From now until June, the Northern Territory Travelling Film Festival will be moving about the Top End, with outdoors cinemas popping up in both popular tourist hotspots and remote Indigenous communities.

Led by festival director Britt Guy, 2019 marks the festival’s second year. The program includes Wayne Blair’s Top End Wedding, which will screen at Wurrumiyanga, Nitmiluk National Park and Kakadu National Park, as well as feature documentary The Song Keepers; The Tangentyere Artists Collection of short films, and Lil Bois, the first short film in the traditional language Ngandi, created by Ngandi man Grant Thompson and produced by Ngukurr Story Projects.

The idea for the NT Travelling Film Festival was borne out of conversations Guy had with the Darwin Film Society, who run the Darwin International Film Festival (DIFF). They realised that many of the films presented at DIFF from Territorian filmmakers weren’t having a life beyond it – and if they did, it was often interstate.

“These films that have been made about people out in regional and remote areas, or filmed on country, weren’t actually getting back to the places that they were about,” Guy tells IF.

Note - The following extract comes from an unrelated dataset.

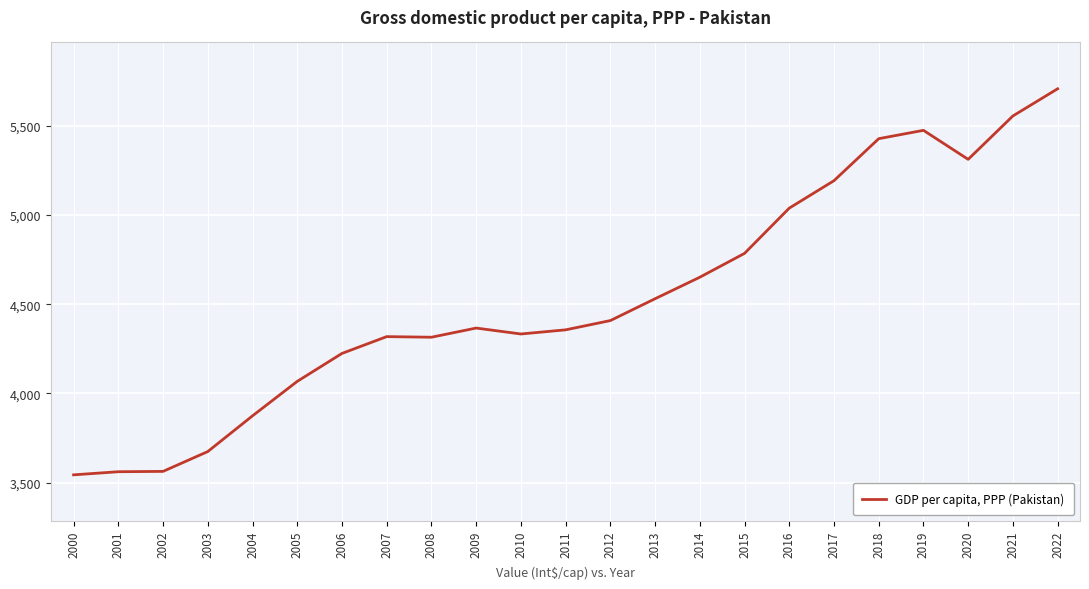

The chart shows a value of 1384.8 at 2021. True or false?

False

The idea for a travelling film festival made sense to get these films to broader audiences: there are only a handful of cinemas in the Northern Territory outside of Darwin – just one cinema in Katherine, and another in Alice Springs.

“The idea was to create a really beautiful, high quality cinematic experience for regional and remote audiences, as well as creating some iconic experiences where tourists and the general public of the Northern Territory could come together on these epic NT sits and have cinematic experiences there,” says Guy.

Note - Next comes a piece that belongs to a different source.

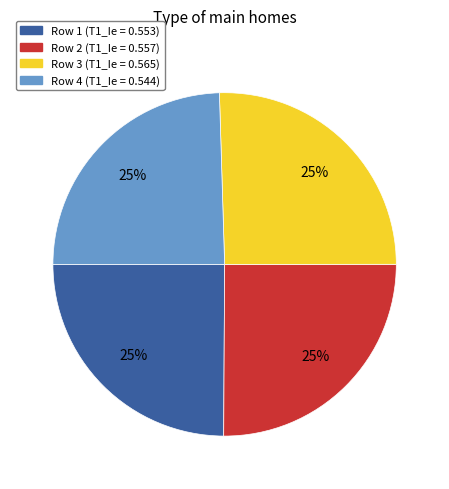

To the nearest percent, what is the average slice percentage?

25%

The festival’s program is tailored to each location it travels to. At each community screening, there is half an hour of programming curated by locals, followed by a program of shorts from the NT more broadly.

Guy and her team travel with everything; the screen and equipment are carried in a troupie and trailer. “We’re completely self-contained and so able to set up in the remotest parts of the Territory.”

In addition to the film program, NTFF also runs a bespoke program of filmmaking workshops in communities across the NT. Each workshop is put on in partnership with the local community, including with key local arts and community organisations, filmmakers and schools, and is tailored to the needs and interests of the film industry within those places.

“The idea is to be able to have professional development on country, rather than travelling into town,” says Guy.

Some of the shorts that were developed through those workshops last year are part of this year’s program, such as the Ngukurr Story Project’s Lil Bois and I Am Numamurdirdi.

“It has really exposed the kind of breadth and depth of independent filmmaking in the Territory. That has existed well before the NTFF, but the NTFF has become a real vehicle for sharing that with a much larger audience.”